Among the records that follow, set down only the lines from the one containing "exposure_s: 1/606" to the one containing "exposure_s: 1/640", both included, exactly.

[Opening INFORMATION SUPPLIED section]

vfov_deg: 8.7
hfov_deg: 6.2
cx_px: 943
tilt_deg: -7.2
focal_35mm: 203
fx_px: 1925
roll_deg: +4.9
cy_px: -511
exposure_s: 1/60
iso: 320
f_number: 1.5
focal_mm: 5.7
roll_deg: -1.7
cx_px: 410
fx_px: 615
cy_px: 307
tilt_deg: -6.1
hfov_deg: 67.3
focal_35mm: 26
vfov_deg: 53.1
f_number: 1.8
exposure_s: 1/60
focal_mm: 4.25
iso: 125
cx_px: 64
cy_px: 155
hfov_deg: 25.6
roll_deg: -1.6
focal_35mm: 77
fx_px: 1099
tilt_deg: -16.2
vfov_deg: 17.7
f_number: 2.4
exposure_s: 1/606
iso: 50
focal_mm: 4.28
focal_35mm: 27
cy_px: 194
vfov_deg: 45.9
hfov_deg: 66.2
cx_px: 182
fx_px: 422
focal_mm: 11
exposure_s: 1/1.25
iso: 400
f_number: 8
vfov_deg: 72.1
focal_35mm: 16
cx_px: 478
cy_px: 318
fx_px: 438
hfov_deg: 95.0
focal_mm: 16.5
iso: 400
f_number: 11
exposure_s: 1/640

[Closing INFORMATION SUPPLIED section]
[Opening INFORMATION SUPPLIED section]

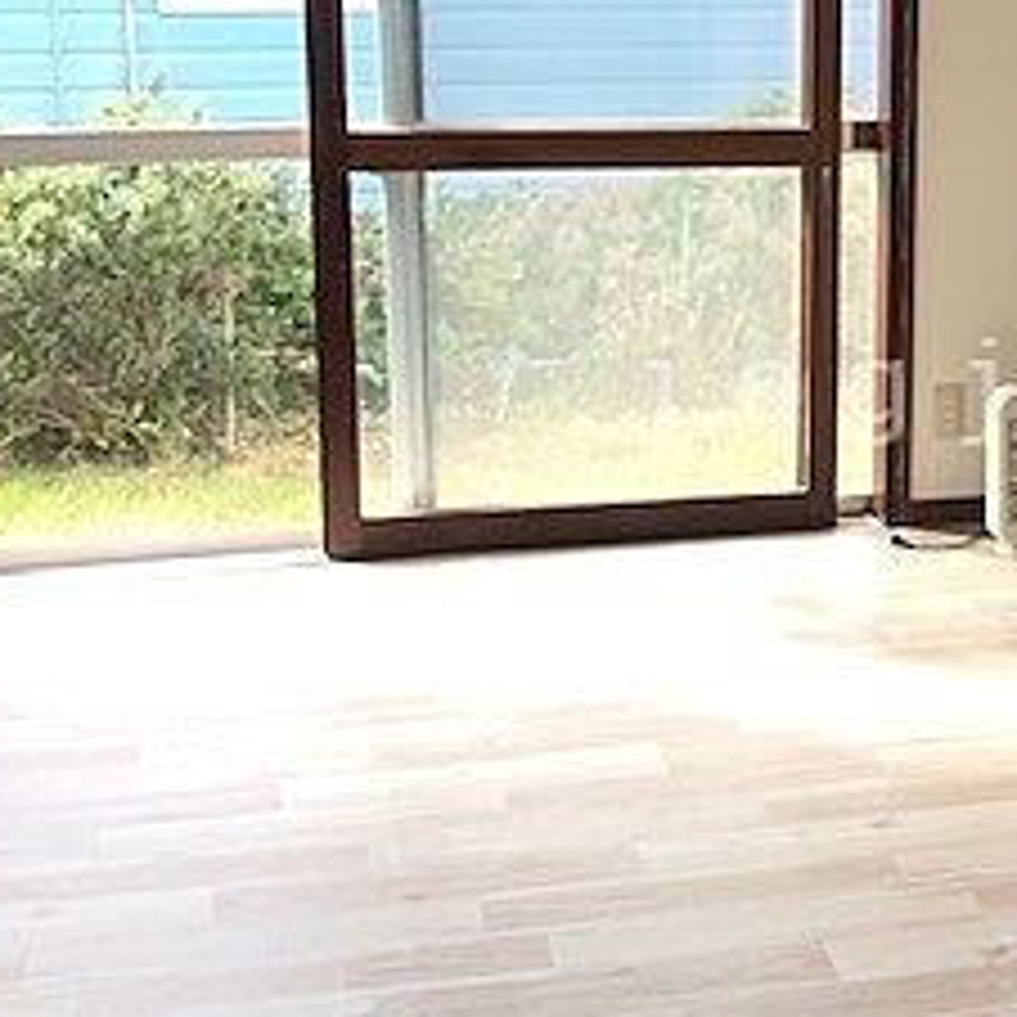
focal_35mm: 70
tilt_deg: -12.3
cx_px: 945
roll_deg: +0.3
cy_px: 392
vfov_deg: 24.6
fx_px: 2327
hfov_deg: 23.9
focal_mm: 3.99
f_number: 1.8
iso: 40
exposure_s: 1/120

[Closing INFORMATION SUPPLIED section]

TASK RESULT:
exposure_s: 1/606
iso: 50
focal_mm: 4.28
focal_35mm: 27
cy_px: 194
vfov_deg: 45.9
hfov_deg: 66.2
cx_px: 182
fx_px: 422
focal_mm: 11
exposure_s: 1/1.25
iso: 400
f_number: 8
vfov_deg: 72.1
focal_35mm: 16
cx_px: 478
cy_px: 318
fx_px: 438
hfov_deg: 95.0
focal_mm: 16.5
iso: 400
f_number: 11
exposure_s: 1/640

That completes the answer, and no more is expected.